An Operating Condition-Based Scheme to Alternate Between Control Strategies for Improved Steady-State and Transient Behavior

The control strategies that use modulation techniques have great acceptance in the current control of static power converters. Indeed, they offer a wide variety of alternatives to address the steady-state characteristics required by the system. Nevertheless, its computation and modulation delay negatively affects its dynamic performance. In order to improve the time response of the system, the modulator is avoided and the strategies of direct choice of the switching state have been presented. They can provide a very fast dynamic response; however, the absence of switching state sequences makes more complex the task of establishing specific switching features for improved steady-state performance.

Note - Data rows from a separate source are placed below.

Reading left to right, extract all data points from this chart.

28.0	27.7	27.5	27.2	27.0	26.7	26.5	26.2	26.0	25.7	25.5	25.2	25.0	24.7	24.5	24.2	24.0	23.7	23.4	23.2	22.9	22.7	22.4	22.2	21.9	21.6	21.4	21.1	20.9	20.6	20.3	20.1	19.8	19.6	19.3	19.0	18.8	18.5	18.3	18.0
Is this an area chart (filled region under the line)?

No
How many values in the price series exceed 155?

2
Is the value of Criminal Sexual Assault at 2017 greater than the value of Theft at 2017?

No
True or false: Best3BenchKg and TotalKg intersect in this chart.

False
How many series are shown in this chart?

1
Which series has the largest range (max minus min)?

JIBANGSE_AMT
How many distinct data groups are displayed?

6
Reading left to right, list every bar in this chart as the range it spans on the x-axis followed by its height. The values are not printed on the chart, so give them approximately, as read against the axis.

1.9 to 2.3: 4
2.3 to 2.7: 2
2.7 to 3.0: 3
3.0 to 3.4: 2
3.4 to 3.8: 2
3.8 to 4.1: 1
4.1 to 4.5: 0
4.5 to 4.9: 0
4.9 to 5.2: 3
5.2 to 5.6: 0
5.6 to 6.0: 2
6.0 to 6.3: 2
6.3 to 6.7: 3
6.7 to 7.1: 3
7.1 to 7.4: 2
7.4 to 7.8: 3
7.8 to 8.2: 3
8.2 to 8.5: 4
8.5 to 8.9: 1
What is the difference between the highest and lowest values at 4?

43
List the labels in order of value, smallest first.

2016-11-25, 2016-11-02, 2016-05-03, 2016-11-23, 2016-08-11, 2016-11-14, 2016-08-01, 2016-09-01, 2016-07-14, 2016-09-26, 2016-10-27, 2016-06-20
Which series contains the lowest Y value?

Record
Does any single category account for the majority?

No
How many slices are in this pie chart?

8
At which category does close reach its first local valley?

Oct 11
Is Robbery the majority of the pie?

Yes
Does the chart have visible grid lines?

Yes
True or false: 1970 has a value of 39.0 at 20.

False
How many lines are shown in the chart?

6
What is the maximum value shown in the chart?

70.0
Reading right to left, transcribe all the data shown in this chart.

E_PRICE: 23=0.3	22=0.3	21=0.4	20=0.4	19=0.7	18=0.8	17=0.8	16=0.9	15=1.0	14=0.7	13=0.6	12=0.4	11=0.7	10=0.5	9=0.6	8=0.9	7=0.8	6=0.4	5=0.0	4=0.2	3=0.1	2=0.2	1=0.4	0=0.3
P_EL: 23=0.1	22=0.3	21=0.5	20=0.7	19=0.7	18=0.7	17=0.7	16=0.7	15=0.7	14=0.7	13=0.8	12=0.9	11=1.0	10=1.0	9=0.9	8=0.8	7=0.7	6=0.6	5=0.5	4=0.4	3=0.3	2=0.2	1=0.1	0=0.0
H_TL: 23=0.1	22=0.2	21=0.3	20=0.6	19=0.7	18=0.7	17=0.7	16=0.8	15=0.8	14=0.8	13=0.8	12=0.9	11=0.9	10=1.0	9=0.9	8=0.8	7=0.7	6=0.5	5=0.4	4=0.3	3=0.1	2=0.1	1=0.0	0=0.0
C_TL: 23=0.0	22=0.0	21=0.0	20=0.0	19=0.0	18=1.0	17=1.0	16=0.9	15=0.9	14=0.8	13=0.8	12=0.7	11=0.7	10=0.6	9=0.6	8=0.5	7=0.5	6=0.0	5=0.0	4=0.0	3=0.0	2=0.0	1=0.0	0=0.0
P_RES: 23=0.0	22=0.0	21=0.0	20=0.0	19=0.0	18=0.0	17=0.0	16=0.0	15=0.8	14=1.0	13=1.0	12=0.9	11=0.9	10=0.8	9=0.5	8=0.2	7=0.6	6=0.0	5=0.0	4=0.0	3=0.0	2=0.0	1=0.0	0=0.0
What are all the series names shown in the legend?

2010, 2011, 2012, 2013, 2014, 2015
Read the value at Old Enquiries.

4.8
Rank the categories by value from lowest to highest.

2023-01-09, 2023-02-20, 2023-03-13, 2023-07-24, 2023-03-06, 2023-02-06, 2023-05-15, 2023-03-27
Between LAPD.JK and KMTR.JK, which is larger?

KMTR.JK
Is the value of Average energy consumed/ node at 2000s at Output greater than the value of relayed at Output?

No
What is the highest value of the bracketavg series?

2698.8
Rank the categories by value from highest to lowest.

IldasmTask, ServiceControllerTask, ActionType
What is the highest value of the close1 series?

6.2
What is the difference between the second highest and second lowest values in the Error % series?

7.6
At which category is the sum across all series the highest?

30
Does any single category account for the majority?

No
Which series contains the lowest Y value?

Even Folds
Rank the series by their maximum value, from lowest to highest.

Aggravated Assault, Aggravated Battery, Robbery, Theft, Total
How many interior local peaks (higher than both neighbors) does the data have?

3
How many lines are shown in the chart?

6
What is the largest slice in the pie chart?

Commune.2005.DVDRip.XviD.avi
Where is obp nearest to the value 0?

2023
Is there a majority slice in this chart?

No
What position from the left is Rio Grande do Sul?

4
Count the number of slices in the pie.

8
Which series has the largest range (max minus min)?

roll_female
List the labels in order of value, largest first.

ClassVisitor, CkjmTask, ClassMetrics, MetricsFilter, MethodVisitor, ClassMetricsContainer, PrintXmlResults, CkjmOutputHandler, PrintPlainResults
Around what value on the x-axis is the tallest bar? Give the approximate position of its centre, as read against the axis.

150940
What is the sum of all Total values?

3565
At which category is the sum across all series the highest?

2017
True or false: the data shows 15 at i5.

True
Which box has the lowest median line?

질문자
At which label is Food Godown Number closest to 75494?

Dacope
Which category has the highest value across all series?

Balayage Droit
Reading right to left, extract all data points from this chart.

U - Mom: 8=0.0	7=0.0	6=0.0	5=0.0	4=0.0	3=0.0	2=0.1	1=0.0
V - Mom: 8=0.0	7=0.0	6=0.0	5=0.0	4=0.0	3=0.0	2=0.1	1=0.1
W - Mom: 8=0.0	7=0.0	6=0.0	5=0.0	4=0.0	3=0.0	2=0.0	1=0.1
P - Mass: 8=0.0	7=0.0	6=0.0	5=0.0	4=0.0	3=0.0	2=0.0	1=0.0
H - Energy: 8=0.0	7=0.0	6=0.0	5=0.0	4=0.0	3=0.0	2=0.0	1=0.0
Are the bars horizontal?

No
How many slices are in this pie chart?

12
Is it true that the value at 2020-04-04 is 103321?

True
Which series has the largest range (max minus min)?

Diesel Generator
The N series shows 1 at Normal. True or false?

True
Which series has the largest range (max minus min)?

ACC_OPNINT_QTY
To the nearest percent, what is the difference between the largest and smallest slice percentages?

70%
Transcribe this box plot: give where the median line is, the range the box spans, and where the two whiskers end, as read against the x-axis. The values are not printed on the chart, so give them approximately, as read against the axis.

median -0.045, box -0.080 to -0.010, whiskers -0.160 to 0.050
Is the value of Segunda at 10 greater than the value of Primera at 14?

In this work, a control scheme that selects a specific control strategy according to the operating condition of the system is proposed. This allows using modulators to satisfy the switching characteristics required in steady-state and avoids its use when a rapid dynamic response is required. In addition, a soft transition method between the control strategies is presented to prevent unwanted behaviors when these are alternated. The proposed control scheme allows simplifying the design and keeps the main advantages of each selected strategy. To validate the scheme, experimental results are obtained for a control structure that alternates between a finite set model predictive control (direct type for rapid dynamic response) and a proportional integral (PI) control with sinusoidal pulse width modulation (SPWM) (modulated type for high steady-state performance).